Like planning, data mining (AKA KDD (Knowledge Discovery and Data Mining)) is kind of leaning over the edge of facts to select from a set of more or less risky possibilities. So besides being something that planners might find useful, it's also a field that planners might find interesting, in part because KDD's efforts to automate the process of finding the most valuable among the huge number of patterns discernible in any large database has led them to contemplate the nature of interestingness.

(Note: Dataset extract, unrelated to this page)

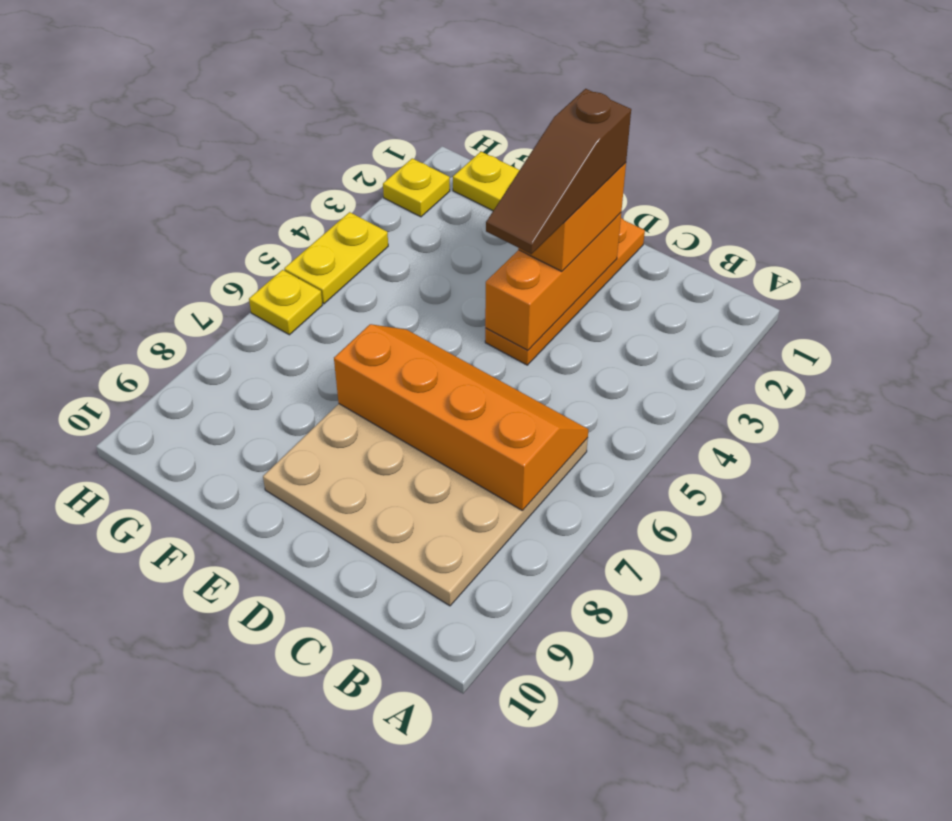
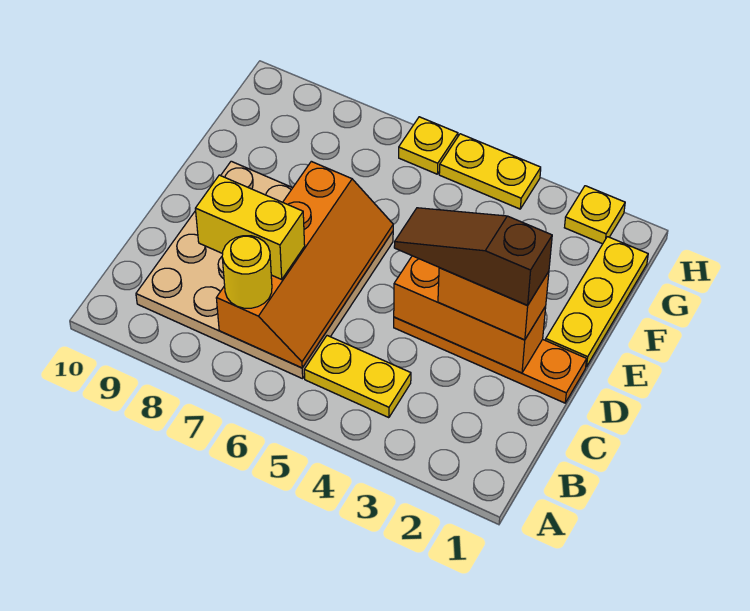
none -> yellow 1x2 plate [304,336,411,418]
none -> yellow 1x1 round brick [222,236,272,308]
none -> yellow 1x2 brick [195,175,305,279]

There is no standard definition of interestingness among the miners. That would go against their gritty and perverse nature. But there is wide acknowledgment that interestingness is central to their task (“Data mining can be described as the process of finding interesting patterns in large databases”) and that it is usefully decomposed into a number of sub-criteria:
Interestingness differentiates between the "valid, novel, potentially useful and ultimately understandable" mined association rules and those that are not--differentiating the interesting patterns from those that are not interesting. Thus, determining what is interesting, or interestingness, is a critical part of the KDD process.
Different authors produce different lists of criteria...
...but in general, the miners' blueprint of interestingness overlaps to a surprising degree with intuition and my more scribbly formulations. Novelty, validity, surprisingness, range, peculiarity(!) and utility are all there, each one intriguing if not entirely self-explanatory (I see that as my job), and the "ultimately understandable" criterion is consistent with the observation that delayed comprehension can be more valuable than immediate understanding. At least, it should make us reconsider our definition of comprehension.
Insights into interestingness are everywhere, but data mining offers an especially rich, data-driven yet thoughtful lens through which to view and address our own interestingness management issues. What makes "Just Do It" such a concise, surprising, useful idea to so many people? What contextual knowledge ("domain expertise" in minerspeak) is required for a campaign idea to be novel rather than just weird? "Novel, surprising and peculiar, yet valid, useful and ultimately understandable" could describe a leverageable pattern of purchase behaviors mined from the slag of last week's retail numbers. It could also be a critic's response to Ornette Coleman's Free Jazz or a viewer's take on a chocolate ad featuring a musical gorilla. Each of these things is worth minding and potentially valuable because first of all, they are interesting.